▶ SECCIÓN DE TEXTO:
------------------------

Rafael Argullol Murgadas (Barcelona, 1949), narrador, poeta y
ensayista, es catedrático de Estética y Teoría de las Artes en la Facultad de
Humanidades de la Universidad Pompeu Fabra. Es autor de treinta libros en
distintos ámbitos literarios. Fuera de tener una obra extensa, tiene un blog en
“El Boomerang literario” del periódico “El país” de España, no solo es un
bocado de cardinale, sino que constituye un conector con los buenos libros, las
buenas historias y el pensamiento contemporáneo. Este artículo habla de uno de
mis autores favoritos, Stefan Zweig, es la visión del
literato y escritor desligado de sus grandes proyectos, olvidado y por su
puesto vacio ante la caída de los valores que hicieron grande a occidente.

------------------------

[Fragmento de un archivo de datos]
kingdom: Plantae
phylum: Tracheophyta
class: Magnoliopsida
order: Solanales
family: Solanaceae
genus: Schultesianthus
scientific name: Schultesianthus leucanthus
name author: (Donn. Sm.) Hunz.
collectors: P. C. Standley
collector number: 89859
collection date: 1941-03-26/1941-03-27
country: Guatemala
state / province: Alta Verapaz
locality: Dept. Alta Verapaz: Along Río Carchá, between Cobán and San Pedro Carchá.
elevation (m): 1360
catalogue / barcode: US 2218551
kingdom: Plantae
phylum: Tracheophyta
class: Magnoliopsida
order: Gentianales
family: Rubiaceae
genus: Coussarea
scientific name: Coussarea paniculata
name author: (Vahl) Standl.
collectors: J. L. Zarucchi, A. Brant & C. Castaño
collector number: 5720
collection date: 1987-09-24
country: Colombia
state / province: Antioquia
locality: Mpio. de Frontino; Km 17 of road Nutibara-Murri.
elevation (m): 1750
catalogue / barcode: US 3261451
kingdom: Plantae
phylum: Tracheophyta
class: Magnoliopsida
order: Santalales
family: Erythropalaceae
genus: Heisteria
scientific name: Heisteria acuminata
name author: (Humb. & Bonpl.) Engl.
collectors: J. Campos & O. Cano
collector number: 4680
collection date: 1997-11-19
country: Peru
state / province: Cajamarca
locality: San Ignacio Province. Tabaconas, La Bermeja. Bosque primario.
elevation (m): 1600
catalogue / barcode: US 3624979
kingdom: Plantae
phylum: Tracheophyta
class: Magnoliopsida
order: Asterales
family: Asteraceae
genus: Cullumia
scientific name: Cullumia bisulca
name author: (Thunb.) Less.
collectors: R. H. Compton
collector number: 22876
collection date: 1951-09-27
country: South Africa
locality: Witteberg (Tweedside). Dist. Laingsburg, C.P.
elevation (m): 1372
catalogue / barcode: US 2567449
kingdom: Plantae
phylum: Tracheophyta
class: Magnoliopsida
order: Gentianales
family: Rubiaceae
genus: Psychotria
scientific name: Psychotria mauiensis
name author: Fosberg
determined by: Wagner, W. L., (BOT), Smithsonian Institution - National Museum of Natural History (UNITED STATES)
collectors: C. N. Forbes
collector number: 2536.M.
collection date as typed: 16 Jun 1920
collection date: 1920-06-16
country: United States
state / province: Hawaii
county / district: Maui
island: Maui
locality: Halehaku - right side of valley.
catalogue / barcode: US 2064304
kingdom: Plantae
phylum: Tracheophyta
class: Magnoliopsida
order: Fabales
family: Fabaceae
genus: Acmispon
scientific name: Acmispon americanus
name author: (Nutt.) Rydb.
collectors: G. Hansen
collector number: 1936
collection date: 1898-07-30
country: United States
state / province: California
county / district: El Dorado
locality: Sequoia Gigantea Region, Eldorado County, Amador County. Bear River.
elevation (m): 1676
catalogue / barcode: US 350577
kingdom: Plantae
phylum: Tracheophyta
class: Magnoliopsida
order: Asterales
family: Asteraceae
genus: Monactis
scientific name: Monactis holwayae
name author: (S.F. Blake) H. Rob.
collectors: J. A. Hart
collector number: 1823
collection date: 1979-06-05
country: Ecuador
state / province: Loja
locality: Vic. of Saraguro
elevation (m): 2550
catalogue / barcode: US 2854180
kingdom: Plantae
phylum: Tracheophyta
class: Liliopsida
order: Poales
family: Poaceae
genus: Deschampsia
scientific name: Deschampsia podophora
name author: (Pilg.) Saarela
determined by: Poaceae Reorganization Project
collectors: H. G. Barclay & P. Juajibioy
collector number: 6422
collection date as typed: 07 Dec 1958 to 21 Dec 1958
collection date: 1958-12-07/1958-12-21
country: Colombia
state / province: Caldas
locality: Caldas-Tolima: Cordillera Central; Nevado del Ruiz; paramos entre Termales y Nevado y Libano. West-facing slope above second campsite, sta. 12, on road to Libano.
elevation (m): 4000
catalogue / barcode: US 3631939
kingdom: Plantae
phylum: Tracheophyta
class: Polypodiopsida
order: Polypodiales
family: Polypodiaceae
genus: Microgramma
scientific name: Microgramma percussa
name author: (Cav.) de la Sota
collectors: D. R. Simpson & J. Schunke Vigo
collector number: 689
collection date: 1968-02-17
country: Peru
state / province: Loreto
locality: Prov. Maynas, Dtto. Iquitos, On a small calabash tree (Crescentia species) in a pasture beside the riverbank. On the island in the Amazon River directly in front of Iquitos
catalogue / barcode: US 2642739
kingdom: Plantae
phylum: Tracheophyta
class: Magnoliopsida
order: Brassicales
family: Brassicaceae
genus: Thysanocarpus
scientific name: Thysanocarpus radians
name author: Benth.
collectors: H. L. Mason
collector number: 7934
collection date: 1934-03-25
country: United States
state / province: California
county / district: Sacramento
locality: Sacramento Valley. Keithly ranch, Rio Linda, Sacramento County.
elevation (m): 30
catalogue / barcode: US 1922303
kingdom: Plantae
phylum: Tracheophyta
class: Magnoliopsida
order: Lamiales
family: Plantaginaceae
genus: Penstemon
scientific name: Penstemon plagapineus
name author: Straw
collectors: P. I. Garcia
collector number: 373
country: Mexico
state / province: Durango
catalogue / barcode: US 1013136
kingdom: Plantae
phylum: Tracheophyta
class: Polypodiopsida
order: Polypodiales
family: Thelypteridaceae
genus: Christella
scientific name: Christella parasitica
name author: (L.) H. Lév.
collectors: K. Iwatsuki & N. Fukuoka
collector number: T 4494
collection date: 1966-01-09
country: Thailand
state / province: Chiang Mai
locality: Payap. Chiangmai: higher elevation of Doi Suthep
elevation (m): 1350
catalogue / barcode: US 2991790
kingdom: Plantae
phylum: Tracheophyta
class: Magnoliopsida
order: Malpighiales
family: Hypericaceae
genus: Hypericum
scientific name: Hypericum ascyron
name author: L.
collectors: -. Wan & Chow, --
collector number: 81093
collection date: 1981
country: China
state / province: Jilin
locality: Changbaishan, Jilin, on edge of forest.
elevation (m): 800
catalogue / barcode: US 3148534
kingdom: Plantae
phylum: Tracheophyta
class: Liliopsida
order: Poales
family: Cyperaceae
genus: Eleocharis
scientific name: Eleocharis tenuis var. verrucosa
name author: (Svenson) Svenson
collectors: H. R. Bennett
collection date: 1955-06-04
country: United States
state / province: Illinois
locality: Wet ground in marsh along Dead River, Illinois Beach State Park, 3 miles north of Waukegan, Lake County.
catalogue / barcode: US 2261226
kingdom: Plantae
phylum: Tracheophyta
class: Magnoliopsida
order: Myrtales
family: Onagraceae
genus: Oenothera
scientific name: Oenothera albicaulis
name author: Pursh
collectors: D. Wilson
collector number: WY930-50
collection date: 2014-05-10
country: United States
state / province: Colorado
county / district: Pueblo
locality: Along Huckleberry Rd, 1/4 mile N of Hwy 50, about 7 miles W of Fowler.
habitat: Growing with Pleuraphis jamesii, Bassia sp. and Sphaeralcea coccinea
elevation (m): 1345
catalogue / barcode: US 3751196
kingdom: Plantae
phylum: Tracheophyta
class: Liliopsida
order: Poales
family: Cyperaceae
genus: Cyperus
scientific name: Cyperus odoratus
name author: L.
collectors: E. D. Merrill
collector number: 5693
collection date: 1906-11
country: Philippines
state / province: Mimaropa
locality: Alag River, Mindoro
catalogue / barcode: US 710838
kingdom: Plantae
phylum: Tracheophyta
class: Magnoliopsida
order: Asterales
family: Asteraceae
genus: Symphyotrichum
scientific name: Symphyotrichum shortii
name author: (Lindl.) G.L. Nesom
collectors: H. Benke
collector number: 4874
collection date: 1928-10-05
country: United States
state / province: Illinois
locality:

------------------------

▶ ACCIONES REQUERIDAS:
1 – Cita textualmente el pasaje del texto sobre Rafael Argullol que va desde "Rafael Argullol Murgadas" hasta "grande a occidente.".
2 – Continúa el texto sobre Rafael Argullol a partir de su última oración.
Los registros no son necesarios para nada de lo que se pide aquí.

▶ RESPUESTAS POR TAREA:
1 –
Rafael Argullol Murgadas (Barcelona, 1949), narrador, poeta y
ensayista, es catedrático de Estética y Teoría de las Artes en la Facultad de
Humanidades de la Universidad Pompeu Fabra. Es autor de treinta libros en
distintos ámbitos literarios. Fuera de tener una obra extensa, tiene un blog en
“El Boomerang literario” del periódico “El país” de España, no solo es un
bocado de cardinale, sino que constituye un conector con los buenos libros, las
buenas historias y el pensamiento contemporáneo. Este artículo habla de uno de
mis autores favoritos, Stefan Zweig, es la visión del
literato y escritor desligado de sus grandes proyectos, olvidado y por su
puesto vacio ante la caída de los valores que hicieron grande a occidente.

2 –
Rafael Argullol Murgadas
Hace años, estando en Río de Janeiro, me empeñé en visitar
Petrópolis, una ciudad situada en la sierra de Orgaos, a 60 kilómetros de la
capital carioca. Tenía curiosidad por ver la ciudad que albergó la corte estival
de los emperadores de Brasil, dado que siempre resulta una sorpresa ser
informado de que Brasil tuvo emperadores, aunque por escaso tiempo, en el siglo
XIX. Petrópolis es agradable, con un clima seco que contrasta con el de Río. Su
principal patrimonio es, precisamente, el Museo Imperial. Sin embargo, tiene
otro pequeño museo cuyo contenido tiene una importancia simbólica mucho mayor
que el que recuerda la pompa extravagante de los fugaces emperadores. Me
refiero al dedicado a Stefan Zweig, en la casa donde el escritor austriaco y su
mujer Lotte se suicidaron el 22 de febrero de 1942.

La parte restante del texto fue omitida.